Visible progress, invisible exclusion Premium
The Hindu
India is perfecting a growth model designed to function with clinical efficiency, while quietly leaving its vast labour force behind
Budget 2026-27 signals a transition away from pandemic-era crisis management to what is now a borrowing-heavy doctrine for financing growth and capital expenditure (capex) spending.
By guiding fiscal deficit to 4.3% of GDP and scaling public capital expenditure to ₹12.2 lakh crore, the government aims to project a broader infra-capex enabled vision of a ‘Viksit Bharat’ while giving a necessary push to MSMEs in manufacturing this time. That public infrastructure and MSME growth are no longer framed as areas of temporary stimulus, but part of the structural backbone of the economy is reassuring.

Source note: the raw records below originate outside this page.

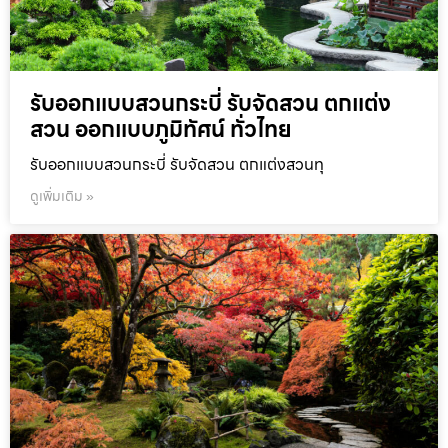
รับออกแบบสวนกระบี่ รับจัดสวน ตกแต่ง
สวน ออกแบบภูมิทัศน์ ทั่วไทย
รับออกแบบสวนกระบี่ รับจัดสวน ตกแต่งสวนทุ
ดูเพิ่มเติม »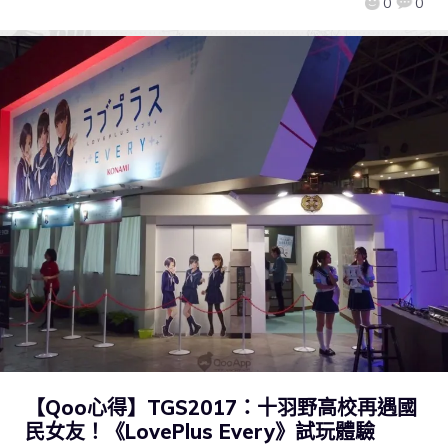
0
0
【Qoo心得】TGS2017：十羽野高校再遇國
民女友！《LovePlus Every》試玩體驗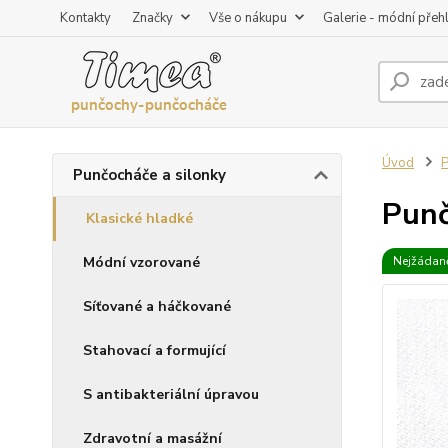
Kontakty
Značky
Vše o nákupu
Galerie - módní přeh
Úvod
P
Punčocháče a silonky
Punč
Klasické hladké
Módní vzorované
Nejžádaně
Síťované a háčkované
Stahovací a formující
S antibakteriální úpravou
Zdravotní a masážní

And yet, beneath the veneer of macro-economic stability, the fiscal math, as projected by the Finance Minister, masks a more precarious reality. As manufacturing scales in strategic frontiers like MSMEs, semiconductors, and biopharma, the mechanism connecting this massive capital expansion to actual employment outcomes has become increasingly tenuous. While capital formation successfully drives headline GDP, absorption of labour is stalled. This suggests that India is perfecting a growth model designed to function with clinical efficiency, while quietly leaving its vast labour force behind.
For much of India’s fiscal history, capex played a secondary role. It expanded when revenues permitted and was restrained when deficits widened. That changed after the pandemic. From 2020-21 onwards, capex expenditure ceased to function as a counter-cyclical instrument and instead became the organising principle of fiscal policy.
The data capture this shift. Capex expenditure as a share of total expenditure rose from roughly 12% in 2020-21 to over 22% in recent estimates. The underlying logic is well established. Public infrastructure spending is expected to crowd in private investment, raise productivity, and generate employment. Yet, the labour indicators running alongside this expansion reveal a disconnect. The youth NEET rate (share of people who are not in education, employment, or training) for ages 15-29 remains in the 23%-25% range, materially higher than several peer economies. Nearly one in four young Indians is structurally outside employment, education, or training even as public investment accelerates.
Construction reflects the sector most directly fuelled by public investment in the post-2015 infrastructure push. Agriculture reflects the sector a developing economy typically sheds labour from as productivity rises elsewhere. The trajectories of the two have moved in directions opposite to what development theory would anticipate across periods.